In 2025, Mejia, who had previously led interpreter training at Natividad, started to invite VCMC staff (and select county employees) to a three-week, 40-hour, standards-based course. The objective: put bilingual staff’s strengths to work so they can become qualified interpreters who practice safely and consistently, enabling equitable, high-quality care.
Interpreting at VCMC: By the numbers
35 percent of bilingual staff reported interpretation occurred using Spanish when Indigenous languages were needed (before the Department of Language Access launched)
1 in 4 in-person interpreter sessions were in an Indigenous language
3,500 in-person interpreter sessions provided in the first several months
40 hours of in-house, standards-based training for bilingual staff to become qualified interpreters
50 percent increase in participation from the first to the second interpreter training cohort
The course covers ethics, standards of practice, confidentiality, documentation, and modality of choice. Escalation to trilingual support is a particular focus to help ensure clinical information flows and cultural connections form early in the encounter. Mejia uses a flexible curriculum from Cross Cultural Communications that he adapts based on what bilingual staff tell him they need in their day-to-day interpreting challenges.
To date, staff who have completed the course include nurses, medical assistants, licensed vocational nurses, patient access and care coordinators, community health workers, and social workers across both ambulatory and inpatient settings. The in-person training meets one day in the first week and two days in each of the next two weeks.

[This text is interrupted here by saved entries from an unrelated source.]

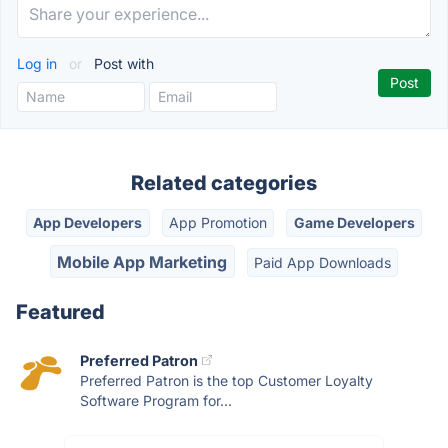
Log in
or
Post with
Related categories
App Developers
App Promotion
Game Developers
Mobile App Marketing
Paid App Downloads
Featured
Preferred Patron
Preferred Patron is the top Customer Loyalty
Software Program for...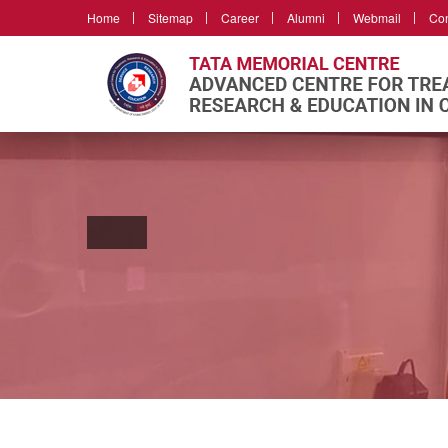
Home
Sitemap
Career
Alumni
Webmail
Con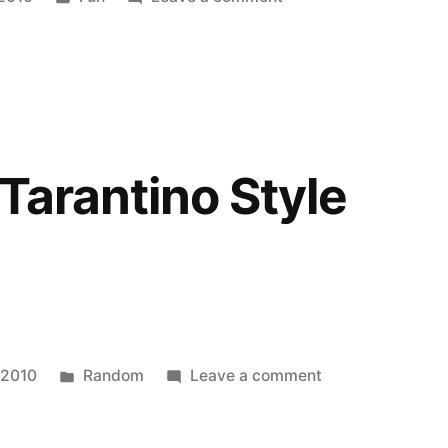
in
Mike
Luckovich
on
Tiger
Woods
 Tarantino Style
Posted
on
 2010
Random
Leave a comment
in
Star
Wars: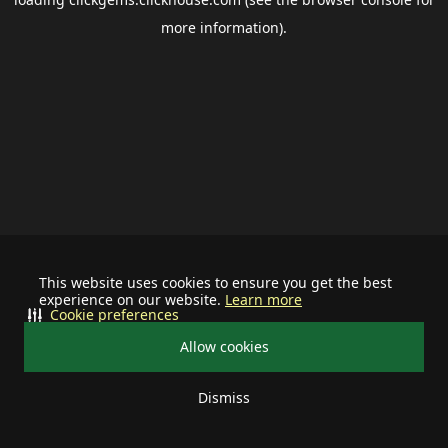
more information).
This website uses cookies to ensure you get the best
experience on our website.
Learn more
Cookie preferences
Allow cookies
Dismiss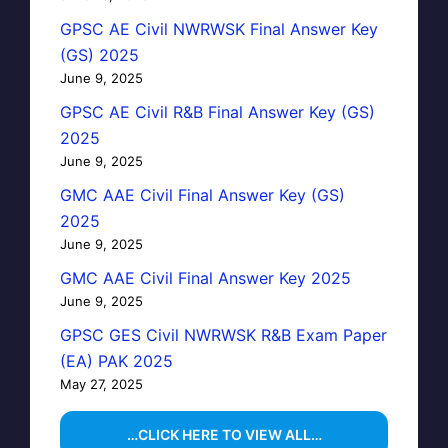
GPSC AE Civil NWRWSK Final Answer Key
(GS) 2025
June 9, 2025
GPSC AE Civil R&B Final Answer Key (GS)
2025
June 9, 2025
GMC AAE Civil Final Answer Key (GS)
2025
June 9, 2025
GMC AAE Civil Final Answer Key 2025
June 9, 2025
GPSC GES Civil NWRWSK R&B Exam Paper
(EA) PAK 2025
May 27, 2025
…CLICK HERE TO VIEW ALL…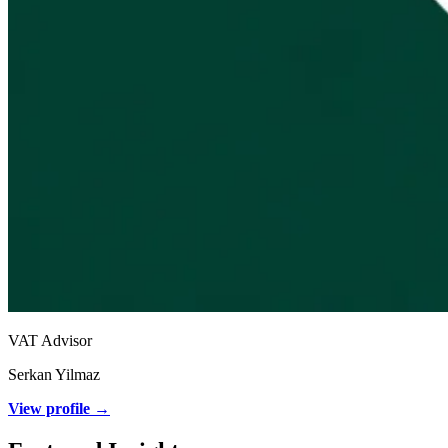
VAT Advisor
Serkan Yilmaz
View profile →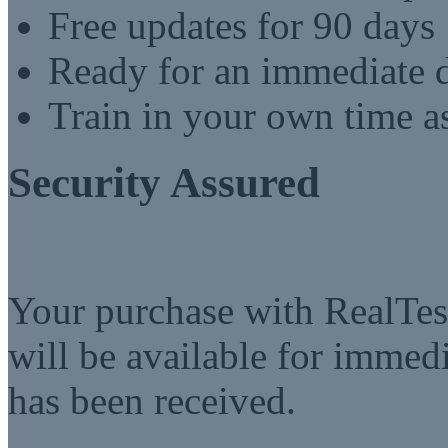
Free updates for 90 days
Ready for an immediate
Train in your own time a
Security Assured
Your purchase with RealTest
will be available for imme
has been received.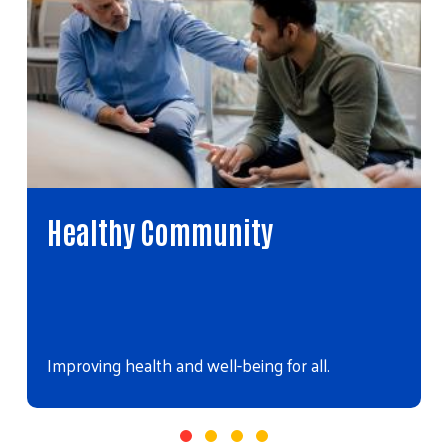
Healthy Community
Improving health and well-being for all.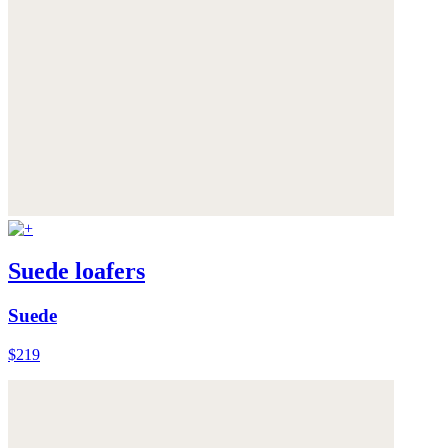
Suede loafers
Suede
$219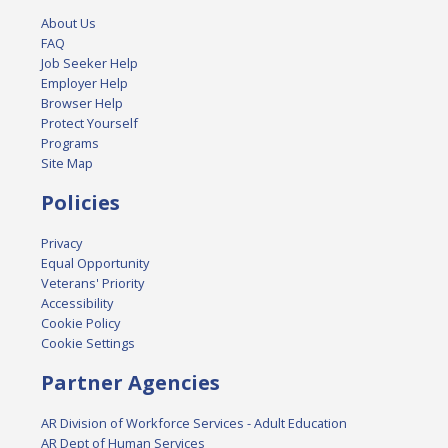
About Us
FAQ
Job Seeker Help
Employer Help
Browser Help
Protect Yourself
Programs
Site Map
Policies
Privacy
Equal Opportunity
Veterans' Priority
Accessibility
Cookie Policy
Cookie Settings
Partner Agencies
AR Division of Workforce Services - Adult Education
AR Dept of Human Services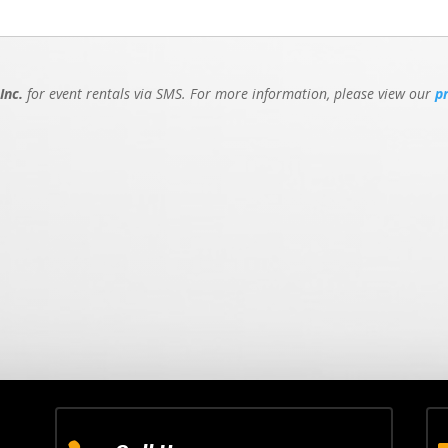
Inc.
for event rentals via SMS. For more information, please view our
p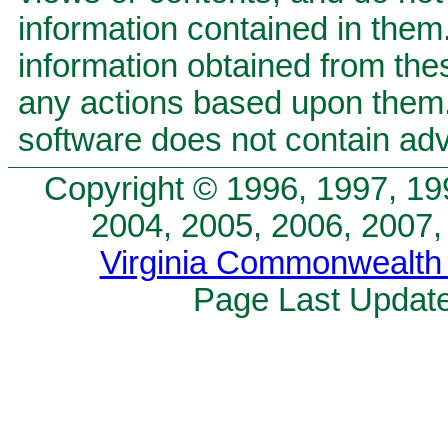
information contained in them.
information obtained from the
any actions based upon the
software does not contain adv
Copyright © 1996, 1997, 19
2004, 2005, 2006, 2007,
Virginia Commonwealth 
Page Last Update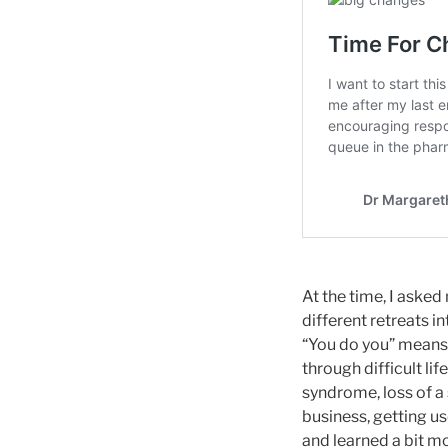
At the time, I asked
different retreats in
“You do you” means 
through difficult li
syndrome, loss of a
business, getting us
and learned a bit m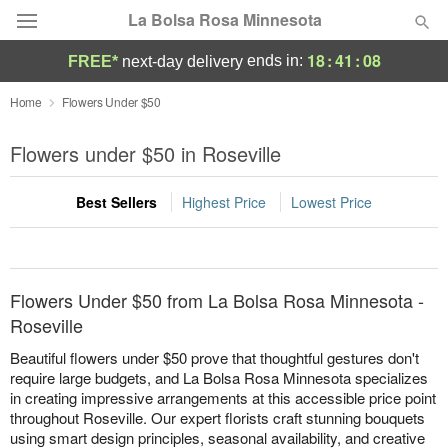
La Bolsa Rosa Minnesota
18
:
41
:
08
ends in:
FREE*
next-day delivery
Deal of the Day
Home
Flowers Under $50
Summer
Flowers under $50 in Roseville
Featured
Best Sellers
Highest Price
Lowest Price
Occasions
Birthday
Flowers Under $50 from La Bolsa Rosa Minnesota -
Sympathy and Funeral
Roseville
Beautiful flowers under $50 prove that thoughtful gestures don't
Flowers, Plants & Gifts
require large budgets, and La Bolsa Rosa Minnesota specializes
in creating impressive arrangements at this accessible price point
throughout Roseville. Our expert florists craft stunning bouquets
Our Shop
using smart design principles, seasonal availability, and creative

At the end, participants receive an internal Qualified Interpreter designation for VCMC or county use. This is not a state or national certification and does not affect pay.
Since launching in 2025, two cohorts have completed the course, with 40 staff receiving the internal Qualified Interpreter designation. Demand doubled from cohort one to cohort two, signaling a culture shift, with staff interest climbing and momentum building.
Beyond strengthening participants’ skills and confidence to better support patients, the course deepens their understanding of what Mejia calls “communication equity.”
“Everyone I train becomes an advocate, helping others understand why dedicated, trained interpreters are essential for safe and equitable care,” Mejia said. “This helps create a culture that values consistency, quality, and respect for language access across the organization.”
VCMC’s advice for training bilingual staff to become qualified interpreters
- Start by engaging—not bypassing—your bilingual staff to expand your interpreter reach
- Train as many interested bilingual staff as you can
- Choose a flexible curriculum and tailor it to what staff say they need to support patients
- Be specific about modality and triggers, such as when to use phone/video and when to escalate to an in-person trilingual interpreter
- Find a cadence of training days and times that minimizes disruptions and be open to making changes
Although it is too early to see changes in maternal outcomes for Indigenous patients, VCMC is tracking both clinical measures and patients’ experiences with language, communication, and belonging during pregnancy and childbirth.
One result, however, is already clear: Indigenous patients and families are no longer navigating complex, high-stakes decisions alone.